O governo central registrou um déficit primário de R$ 73,783 bilhões em março, segundo dados divulgados pelo Tesouro Nacional nesta quarta-feira (29). O resultado é o pior já registrado para o mês desde o início da série histórica, em 1997. O déficit ocorre mesmo após a arrecadação de impostos bater novo recorde, o que põe em dúvida a capacidade do governo de administrar as próprias contas.
O déficit primário ocorre quando as receitas com tributos e impostos ficam abaixo das despesas do governo, desconsiderando os juros da dívida pública.

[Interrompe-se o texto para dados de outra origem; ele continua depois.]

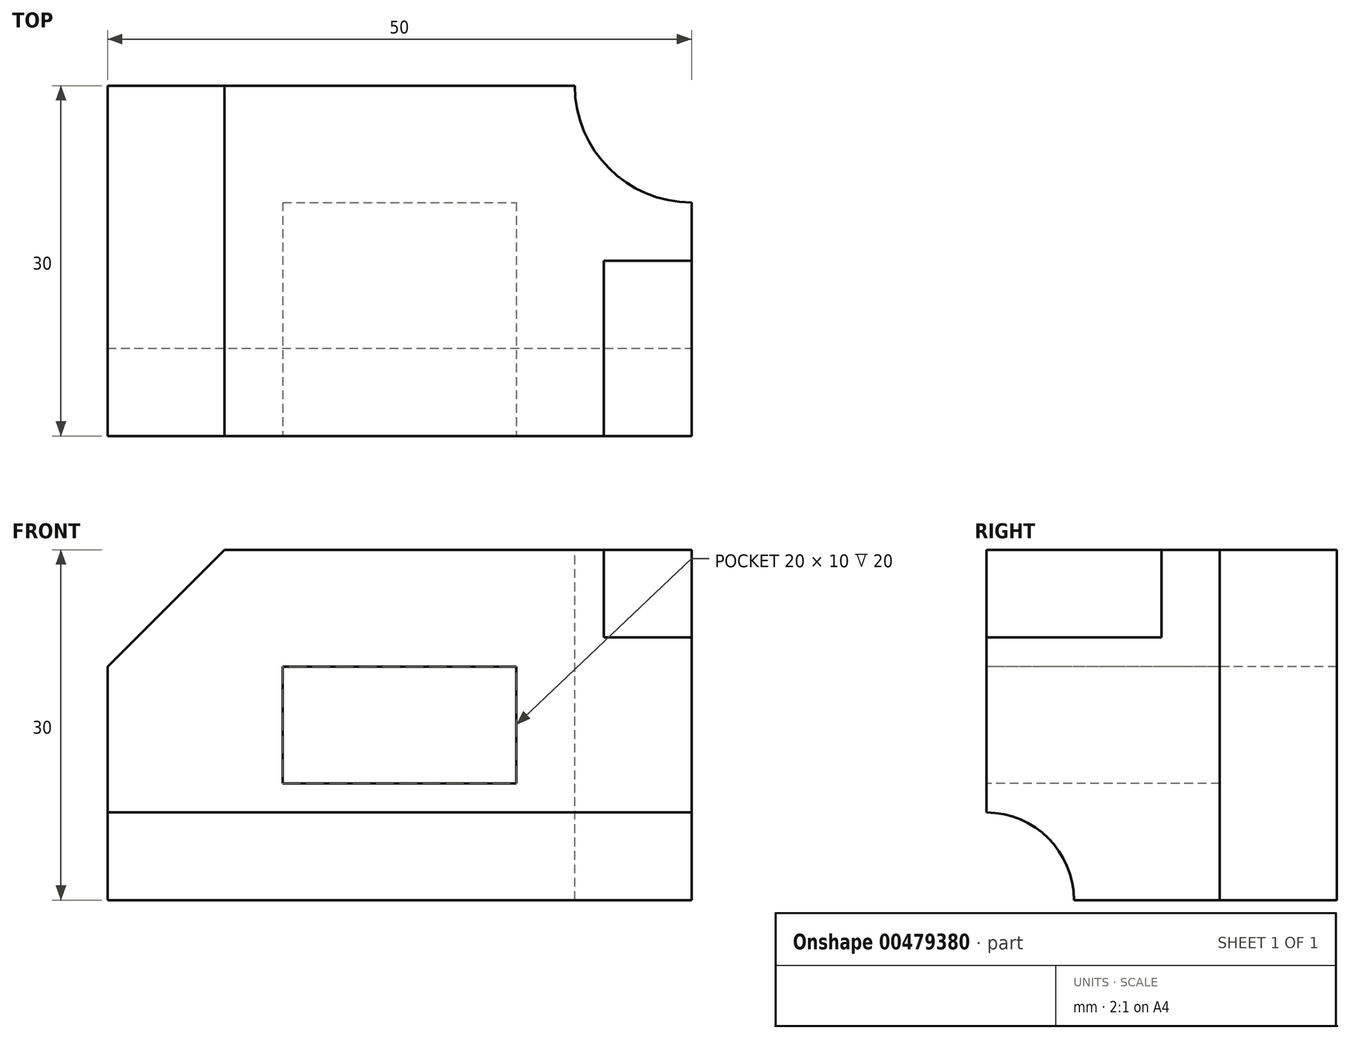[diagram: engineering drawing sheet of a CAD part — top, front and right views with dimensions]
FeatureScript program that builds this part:
annotation { "Feature Type Name" : "Feature", "Feature Type Description" : "" }
export const myFeature = defineFeature(function(context is Context, id is Id, definition is map)
    precondition{}
    {
        {
            var Q0;
            Q0=qCreatedBy(makeId("Top.planeOp"),FACE);
            var sketch = newSketch(context, id + "F0", { "sketchPlane" : qUnion([Q0])});
            skLineSegment(sketch, "E0.bottom", {"start": v(0, 0) * mm, "end": v(50, 0) * mm});
            skLineSegment(sketch, "E0.top", {"start": v(0, 30) * mm, "end": v(50, 30) * mm});
            skLineSegment(sketch, "E0.left", {"start": v(0, 0) * mm, "end": v(0, 30) * mm});
            skLineSegment(sketch, "E0.right", {"start": v(50, 0) * mm, "end": v(50, 30) * mm});
            skSolve(sketch);
        }
        {
            var Q0;
            Q0 = qSketchRegion(id + "F0", true);
            extrude(context, id + "F1", {"entities" : qUnion([Q0]), "depth" : 30 * mm});
        }
        {
            var Q0;
            Q0=makeQuery(id+"F1.opExtrude","SWEPT_FACE",FACE,{"disambiguationData":[OSD([sQuery(id+"F0.wireOp",EDGE,"E0.bottom")])]});
            var sketch = newSketch(context, id + "F2", { "sketchPlane" : qUnion([Q0])});
            skLineSegment(sketch, "E1.bottom", {"start": v(0, 30) * mm, "end": v(10, 30) * mm});
            skLineSegment(sketch, "E1.left", {"start": v(0, 30) * mm, "end": v(0, 20) * mm});
            skLineSegment(sketch, "E2", {"start": v(10, 30) * mm, "end": v(0, 20) * mm});
            skSolve(sketch);
        }
        {
            var Q0;
            Q0=makeQuery(id+"F2.imprint","IMPRINT",FACE,{"disambiguationData":[TD([[makeQuery(id+"F2.imprint","IMPRINT",EDGE,{"derivedFrom":sQuery(id+"F2.wireOp",EDGE,"E1.bottom")}),-1.0]])]});
            extrude(context, id + "F3", {"entities" : qUnion([Q0]), "operationType" : NewBodyOperationType.REMOVE, "endBound" : BoundingType.THROUGH_ALL, "oppositeDirection" : true, "depth" : 25 * mm});
        }
        {
            var Q0;
            Q0=makeQuery(id+"F1.opExtrude","SWEPT_FACE",FACE,{"disambiguationData":[OSD([sQuery(id+"F0.wireOp",EDGE,"E0.bottom")])]});
            var sketch = newSketch(context, id + "F4", { "sketchPlane" : qUnion([Q0])});
            skLineSegment(sketch, "E3.bottom", {"start": v(15, 20) * mm, "end": v(35, 20) * mm});
            skLineSegment(sketch, "E3.top", {"start": v(15, 10) * mm, "end": v(35, 10) * mm});
            skLineSegment(sketch, "E3.left", {"start": v(15, 20) * mm, "end": v(15, 10) * mm});
            skLineSegment(sketch, "E3.right", {"start": v(35, 20) * mm, "end": v(35, 10) * mm});
            skSolve(sketch);
        }
        {
            var Q0;
            Q0 = qSketchRegion(id + "F4", true);
            extrude(context, id + "F5", {"entities" : qUnion([Q0]), "operationType" : NewBodyOperationType.REMOVE, "oppositeDirection" : true, "depth" : 20 * mm});
        }
        {
            var Q0;
            Q0=makeQuery(id+"F1.opExtrude","CAP_FACE",FACE,{"disambiguationData":[OSD([sQuery(id+"F0.wireOp",EDGE,"E0.bottom"),sQuery(id+"F0.wireOp",EDGE,"E0.top"),sQuery(id+"F0.wireOp",EDGE,"E0.left"),sQuery(id+"F0.wireOp",EDGE,"E0.right")])],"isStart":false});
            var sketch = newSketch(context, id + "F6", { "sketchPlane" : qUnion([Q0])});
            skCircle(sketch, "E4", {"center": v(50, 30) * mm, "radius": 10 * mm});
            skSolve(sketch);
        }
        {
            var Q0;
            Q0 = qSketchRegion(id + "F6", true);
            extrude(context, id + "F7", {"entities" : qUnion([Q0]), "operationType" : NewBodyOperationType.REMOVE, "endBound" : BoundingType.THROUGH_ALL, "oppositeDirection" : true, "depth" : 25 * mm});
        }
        {
            var Q0;
            Q0=makeQuery(id+"F1.opExtrude","CAP_FACE",FACE,{"disambiguationData":[OSD([sQuery(id+"F0.wireOp",EDGE,"E0.bottom"),sQuery(id+"F0.wireOp",EDGE,"E0.top"),sQuery(id+"F0.wireOp",EDGE,"E0.left"),sQuery(id+"F0.wireOp",EDGE,"E0.right")])],"isStart":false});
            var sketch = newSketch(context, id + "F8", { "sketchPlane" : qUnion([Q0])});
            skLineSegment(sketch, "E5.bottom", {"start": v(50, 0) * mm, "end": v(42.5, 0) * mm});
            skLineSegment(sketch, "E5.top", {"start": v(50, 15) * mm, "end": v(42.5, 15) * mm});
            skLineSegment(sketch, "E5.left", {"start": v(50, 0) * mm, "end": v(50, 15) * mm});
            skLineSegment(sketch, "E5.right", {"start": v(42.5, 0) * mm, "end": v(42.5, 15) * mm});
            skSolve(sketch);
        }
        {
            var Q0;
            Q0 = qSketchRegion(id + "F8", true);
            extrude(context, id + "F9", {"entities" : qUnion([Q0]), "operationType" : NewBodyOperationType.REMOVE, "oppositeDirection" : true, "depth" : 7.5 * mm});
        }
        {
            var Q0;
            Q0=makeQuery(id+"F1.opExtrude","SWEPT_FACE",FACE,{"disambiguationData":[OSD([sQuery(id+"F0.wireOp",EDGE,"E0.right")])]});
            var sketch = newSketch(context, id + "F10", { "sketchPlane" : qUnion([Q0])});
            skCircle(sketch, "E6", {"center": v(0, 0) * mm, "radius": 7.5 * mm});
            skSolve(sketch);
        }
        {
            var Q0;
            Q0 = qSketchRegion(id + "F10", true);
            extrude(context, id + "F11", {"entities" : qUnion([Q0]), "operationType" : NewBodyOperationType.REMOVE, "endBound" : BoundingType.THROUGH_ALL, "oppositeDirection" : true, "depth" : 25 * mm});
        }
    });
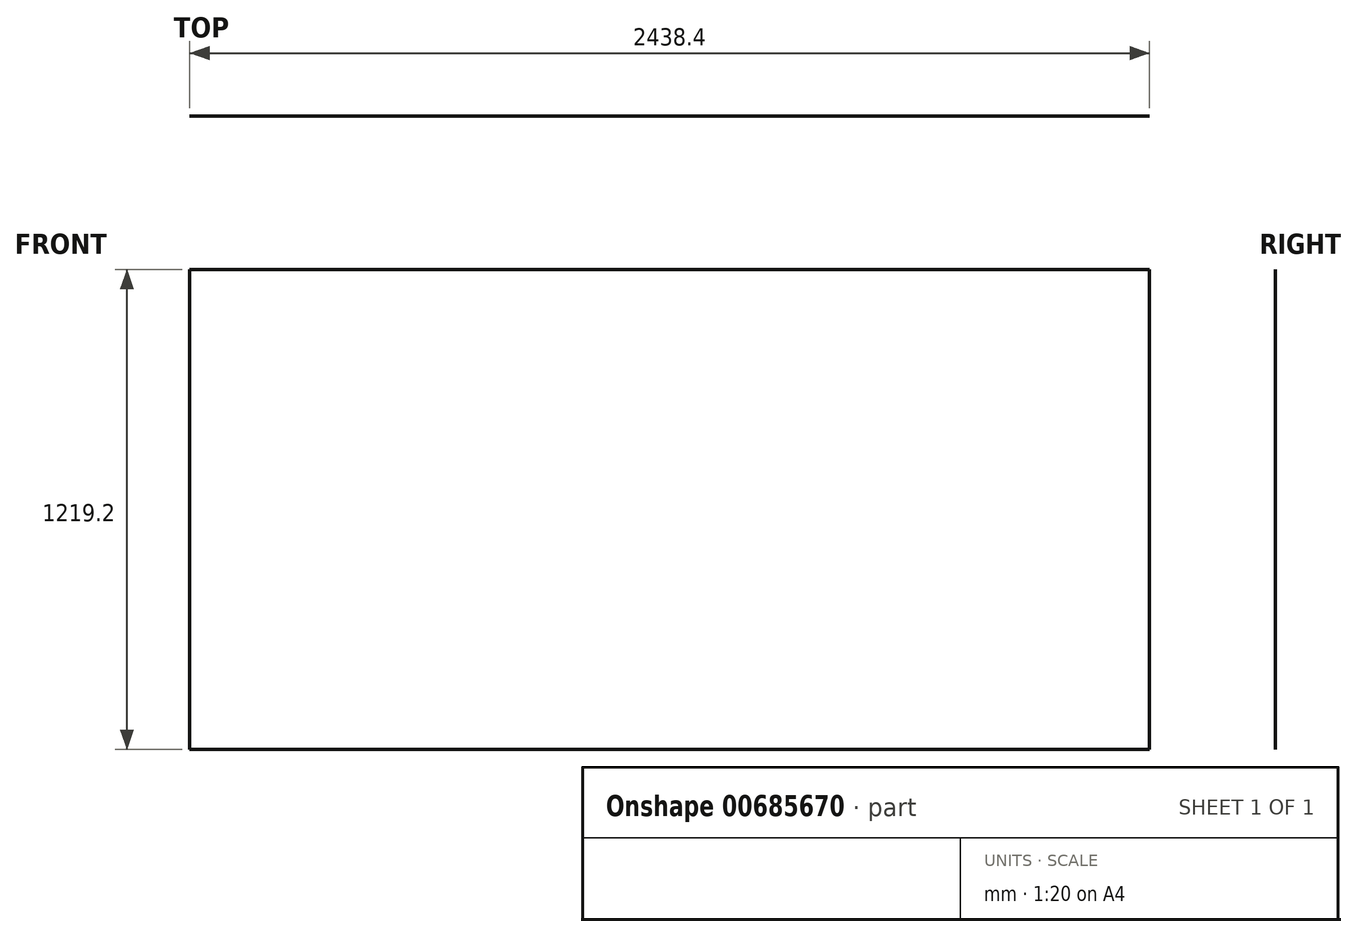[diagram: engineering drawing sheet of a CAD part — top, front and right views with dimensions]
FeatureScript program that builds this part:
annotation { "Feature Type Name" : "Feature", "Feature Type Description" : "" }
export const myFeature = defineFeature(function(context is Context, id is Id, definition is map)
    precondition{}
    {
        {
            var Q0;
            Q0=qCreatedBy(makeId("Front.planeOp"),FACE);
            var sketch = newSketch(context, id + "F0", { "sketchPlane" : qUnion([Q0])});
            skLineSegment(sketch, "E0.bottom", {"start": v(0, 0) * mm, "end": v(2438.4, 0) * mm});
            skLineSegment(sketch, "E0.top", {"start": v(0, 1219.2) * mm, "end": v(2438.4, 1219.2) * mm});
            skLineSegment(sketch, "E0.left", {"start": v(0, 0) * mm, "end": v(0, 1219.2) * mm});
            skLineSegment(sketch, "E0.right", {"start": v(2438.4, 0) * mm, "end": v(2438.4, 1219.2) * mm});
            skSolve(sketch);
        }
        {
            var Q0;
            Q0 = qSketchRegion(id + "F0", true);
            extrude(context, id + "F1", {"entities" : qUnion([Q0]), "depth" : .25 / 3657.6 * mm, "offsetDistance" : 30.48 * mm});
        }
    });
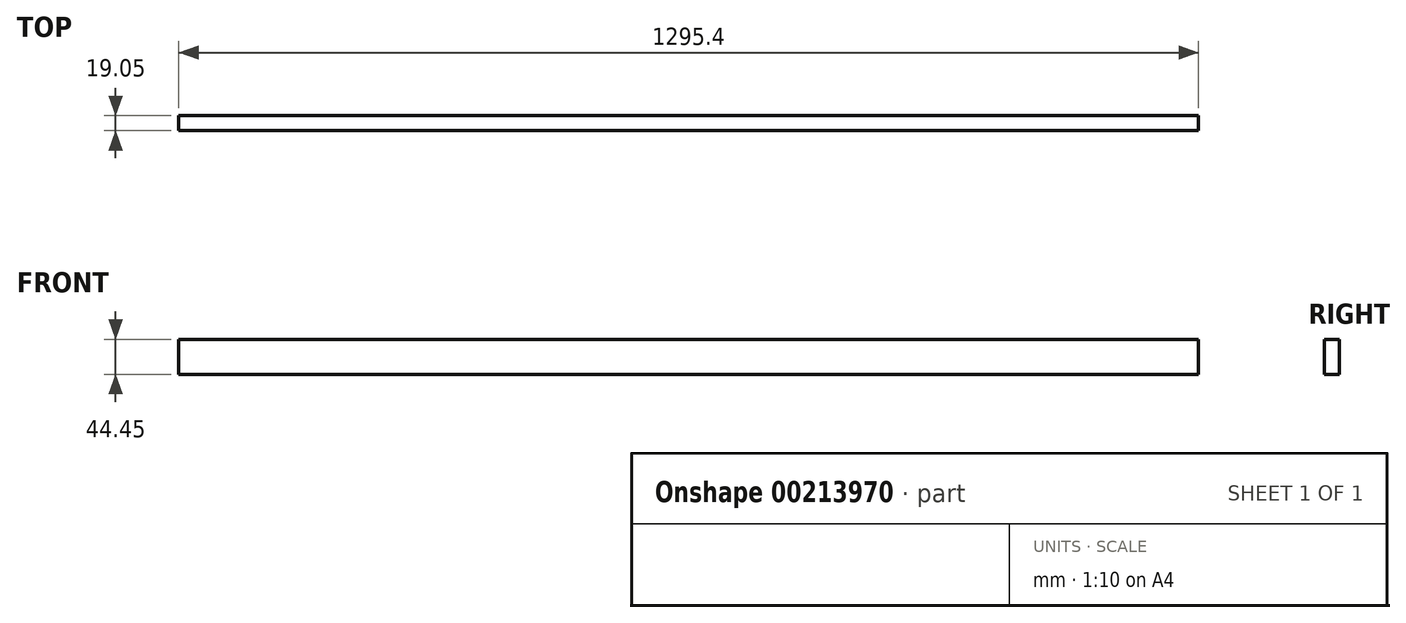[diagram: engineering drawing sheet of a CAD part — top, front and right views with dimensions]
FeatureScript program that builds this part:
annotation { "Feature Type Name" : "Feature", "Feature Type Description" : "" }
export const myFeature = defineFeature(function(context is Context, id is Id, definition is map)
    precondition{}
    {
        {
            var Q0;
            Q0=qCreatedBy(makeId("Front.planeOp"),FACE);
            var sketch = newSketch(context, id + "F0", { "sketchPlane" : qUnion([Q0])});
            skLineSegment(sketch, "E0.bottom", {"start": v(-647.7, 0) * mm, "end": v(647.7, 0) * mm});
            skLineSegment(sketch, "E0.top", {"start": v(-647.7, 44.45) * mm, "end": v(647.7, 44.45) * mm});
            skLineSegment(sketch, "E0.left", {"start": v(-647.7, 0) * mm, "end": v(-647.7, 44.45) * mm});
            skLineSegment(sketch, "E0.right", {"start": v(647.7, 0) * mm, "end": v(647.7, 44.45) * mm});
            skSolve(sketch);
        }
        {
            var Q0;
            Q0 = qSketchRegion(id + "F0", true);
            extrude(context, id + "F1", {"entities" : qUnion([Q0]), "depth" : 19.05 * mm});
        }
    });
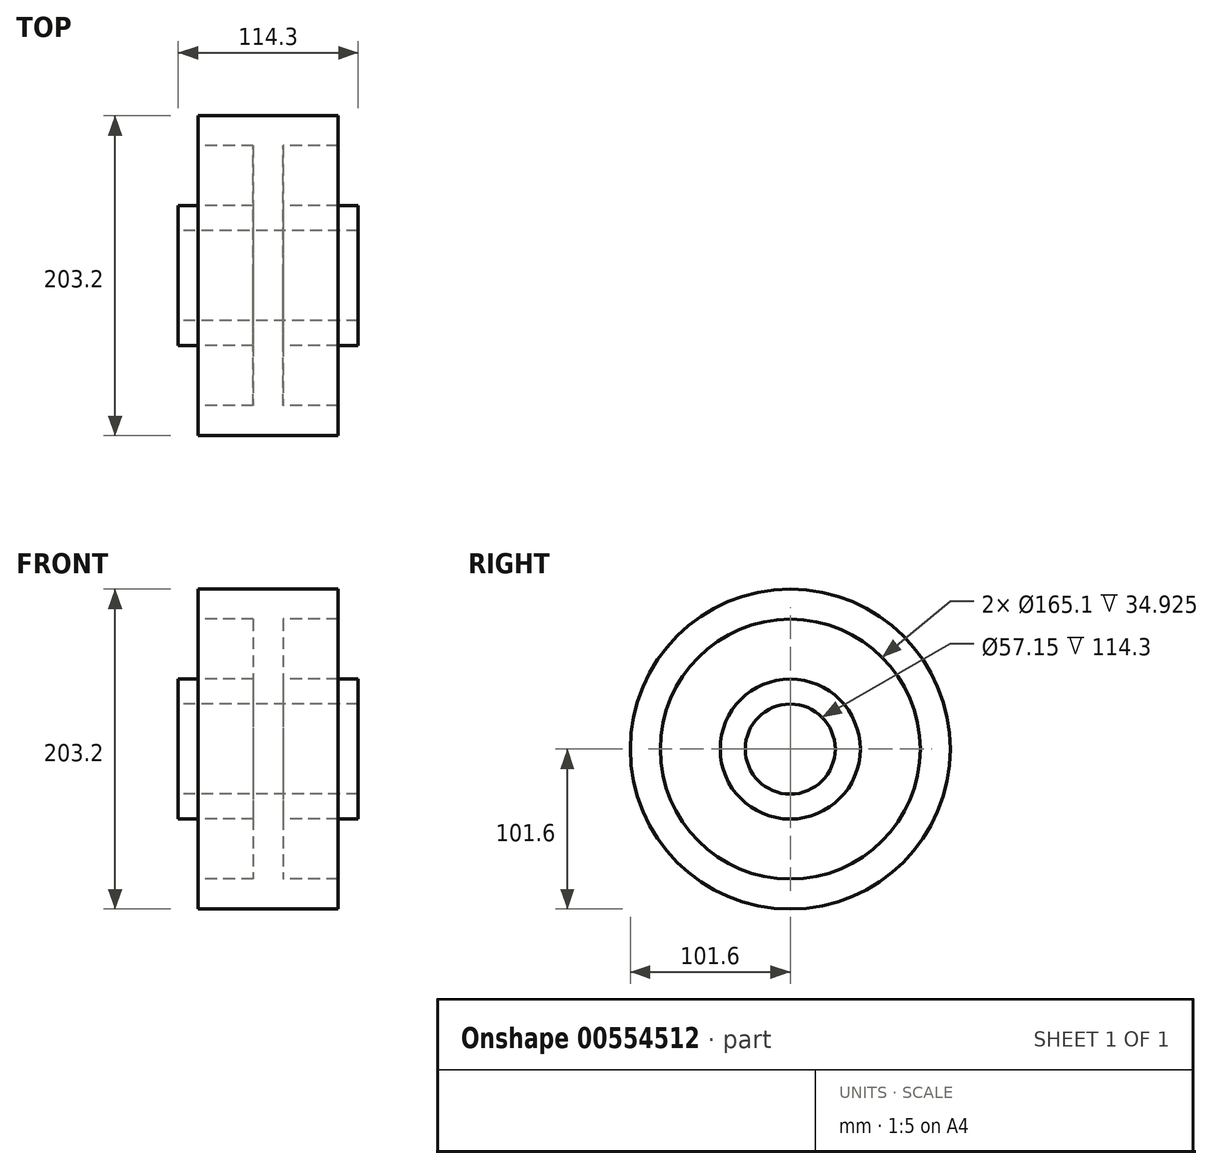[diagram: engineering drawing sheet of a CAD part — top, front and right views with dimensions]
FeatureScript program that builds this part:
annotation { "Feature Type Name" : "Feature", "Feature Type Description" : "" }
export const myFeature = defineFeature(function(context is Context, id is Id, definition is map)
    precondition{}
    {
        {
            var Q0;
            Q0=qCreatedBy(makeId("Front.planeOp"),FACE);
            var sketch = newSketch(context, id + "F0", { "sketchPlane" : qUnion([Q0])});
            skLineSegment(sketch, "E0", {"start": v(-183.48, 0) * mm, "end": v(200.51, 0) * mm, "construction": true});
            skLineSegment(sketch, "E1", {"start": v(-57.15, 28.57) * mm, "end": v(57.15, 28.58) * mm});
            skLineSegment(sketch, "E2", {"start": v(57.15, 28.58) * mm, "end": v(57.15, 44.45) * mm});
            skLineSegment(sketch, "E3", {"start": v(57.15, 44.45) * mm, "end": v(9.52, 44.45) * mm});
            skLineSegment(sketch, "E4", {"start": v(9.52, 44.45) * mm, "end": v(9.53, 82.55) * mm});
            skLineSegment(sketch, "E5", {"start": v(9.53, 82.55) * mm, "end": v(44.45, 82.55) * mm});
            skLineSegment(sketch, "E6", {"start": v(44.45, 82.55) * mm, "end": v(44.45, 101.6) * mm});
            skLineSegment(sketch, "E7", {"start": v(44.45, 101.6) * mm, "end": v(-44.45, 101.6) * mm});
            skLineSegment(sketch, "E8", {"start": v(-44.45, 101.6) * mm, "end": v(-44.45, 82.55) * mm});
            skLineSegment(sketch, "E9", {"start": v(-44.45, 82.55) * mm, "end": v(-9.53, 82.55) * mm});
            skLineSegment(sketch, "E10", {"start": v(-9.53, 82.55) * mm, "end": v(-9.52, 44.45) * mm});
            skLineSegment(sketch, "E11", {"start": v(-9.52, 44.45) * mm, "end": v(-57.15, 44.45) * mm});
            skLineSegment(sketch, "E12", {"start": v(-57.15, 44.45) * mm, "end": v(-57.15, 28.58) * mm});
            skLineSegment(sketch, "E13", {"start": v(0, 0) * mm, "end": v(0, 126.4) * mm, "construction": true});
            skSolve(sketch);
        }
        {
            var Q0;
            Q0 = qSketchRegion(id + "F0", true);
            var Q1;
            Q1=sQuery(id+"F0.wireOp",EDGE,"E0");
            revolve(context, id + "F1", {"entities" : qUnion([Q0]), "axis" : qUnion([Q1]), "revolveType" : RevolveType.FULL});
        }
    });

As despesas totais dispararam no período.
Principais números
- Déficit primário: R$ 73,783 bilhões;
- Despesas totais: R$ 269,881 bilhões (49,2% acima da inflação em relação a março do ano passado);
- Receita líquida: R$ 196,1 bilhões (7,5% acima da inflação).
Gastos
- Sentenças judiciais e precatórios (custeio e investimento): R$ 34,903 bilhões
- Benefícios previdenciários: R$ 28,615 bilhões, dos quais R$ 23,982 bilhões em precatórios;
- Pessoal e encargos sociais: R$ 11,258 bilhões, dos quais R$ 8,786 em precatórios.
Segundo o Tesouro, os precatórios também influenciaram o aumento de gastos com Previdência e folha de pagamento, já que parte dessas despesas está vinculada a decisões judiciais.

Apesar da piora no resultado fiscal, a arrecadação apresentou crescimento, impulsionada por medidas tributárias recentes, ou seja, pela cobrança de impostos.
Destaques
- Imposto sobre Operações Financeiras (IOF): R$ 2,8 bilhões em relação a março do ano passado;
- Imposto de Importação: R$ 2,3 bilhões;
- Imposto de Renda: R$ 2,3 bilhões;
- Contribuição Social sobre o Lucro Líquido (CSLL): R$ 1,4 bilhão;
- Contribuição para o Financiamento da Seguridade Social (Cofins): R$ 1,5 bilhão.
Ainda assim, o avanço das receitas foi insuficiente para compensar o avanço dos gastos.
Resultado
No acumulado do primeiro trimestre, as contas públicas registraram déficit de R$ 17,085 bilhões.
- Déficit primário: R$ 17,085 bilhões;
- Receita líquida: R$ 626,4 bilhões (4,2% real);
- Despesas totais: R$ 643,5 bilhões (23,3% real).
Meta fiscal
A meta fiscal para 2026 prevê superávit de 0,25% do PIB, cerca de R$ 34,3 bilhões, com margem de tolerância que permite resultado de zero a R$ 68,6 bilhões positivos.
Regras aprovadas para facilitar a vida do governo permitem excluir até R$ 63,5 bilhões em despesas do cálculo, incluindo precatórios. Mesmo com esses abatimentos, a previsão oficial do governo é de déficit efetivo de R$ 59,8 bilhões no ano.
Se confirmada, será mais um ano de contas no vermelho.